Chili paneer is a mouthwatering Indian-Chinese dish made with paneer and chilies. There are two versions, wet and dry. It is popularly eaten dry as an appetizer or with a little more gravy as part of a meal.
Why This Recipe
Chili paneer is one of the first dishes that comes to mind when I think of Indian Chinese. It is one of my absolute favorite foods of all time.
I developed this recipe over a decade ago when I was missing the Indian Chinese takeout food I used to get at home in Bombay. It was a favorite spot for everyone in my family. I set out to create a version of chili paneer that was just like theirs. I served this to my family and my brother, who never likes anything, loved it. My mom recently asked me for the recipe.

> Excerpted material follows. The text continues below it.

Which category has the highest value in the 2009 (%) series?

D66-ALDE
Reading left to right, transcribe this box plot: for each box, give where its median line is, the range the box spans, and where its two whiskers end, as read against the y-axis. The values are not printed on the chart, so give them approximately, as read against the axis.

Chili paste – I use sambal oelek, my go-to for most Chinese recipes. Sriracha or even Korean gochujang will work, although it will give it a different flavor.
Soy sauce – a common ingredient in many Chinese foods. If you use low sodium soy sauce you may have to add salt.
Rice vinegar – this type of vinegar is used in many Chinese foods. If you don’t have it, use white vinegar.
Ketchup – ketchup is essentially herbed and sweetened tomato paste. If you don’t want to use ketchup, use tomato paste and add a little honey to balance out the acidity.
Corn Starch – corn starch helps the paneer crisp up. Dust it over the paneer before pan-frying it. It is also added as a slurry to form the gravy.
Rice wine vinegar – use white vinegar if you don’t have it.
Paneer – standard Indian cheese. I use a 14 oz package, cut into cubes. That is about 1 1/2 cups of paneer.
Serving Chili Paneer
This recipe makes the “dry” version, which is just lightly tossed in a pungent sauce. Many restaurants will serve this style of chili paneer as an appetizer.
To make the “wet” version, use 1 cup of water, and double the slurry, ketchup, soy sauce, chili paste, and rice wine vinegar.
Some people eat this with roti, but I find the combination a bit strange.
Cooking Tips and Substitutions
- Use a non-stick pan for paneer
- Make sure the slurry is made properly. To avoid clumps of corn starch, it should be mixed well at room temperature and allowed to sit for a couple of minutes.
- If you don’t want to use ketchup, use tomato paste with a little honey instead
- 14 oz paneer cubed (about 1 1/2 cups)
- 1 onion sliced pole to pole
- 2 medium bell peppers cut into sticks
- 1 serrano chili chopped with seeds removed.
- 1 tbsp corn starch for the paneer
- 1 tsp corn starch for the slurry
- 3 tbsp oil separated
- 1 tsp ginger grated
- 3 cloves garlic minced
- 3 tbsp chili paste (I use sambal oelek)
- 1 tbsp ketchup (optional)
- 1 tbsp soy sauce
- 1 tbsp rice wine vinegar
- Heat a skillet with 2 tbsp oil.
- Sprinkle 1 tbsp of cornstarch onto the paneer cubes. Toss until well coated.
- In a bowl, make a slurry by mixing 1 tsp cornstarch with 1/2 cup cold water. Stir until all the lumps are removed and set aside for at least 2 minutes.
- In a non-stick pan, heat 1 tablespoon of oil over medium heat. Add the paneer and pan fry until golden brown. Set aside on a paper towel to absorb excess oil.
- In the same pan (no need to rinse or wipe), add 1 tbsp of oil. Toss in the onions, bell peppers and a pinch of salt. Cook until soft. Add chilies.
- While the bell peppers cook,
- Add in the ginger and garlic to the onions and bell peppers. Stir. Let cook for about 30 seconds.
- Turn the heat to low and add in the cornstarch slurry. Stir.
- Add the fried paneer cubes.
- Add in the chili paste, ketchup, soy sauce and vinegar. Stir.
- Cook for about 5 to 7 minutes until all the ingredients are well combined.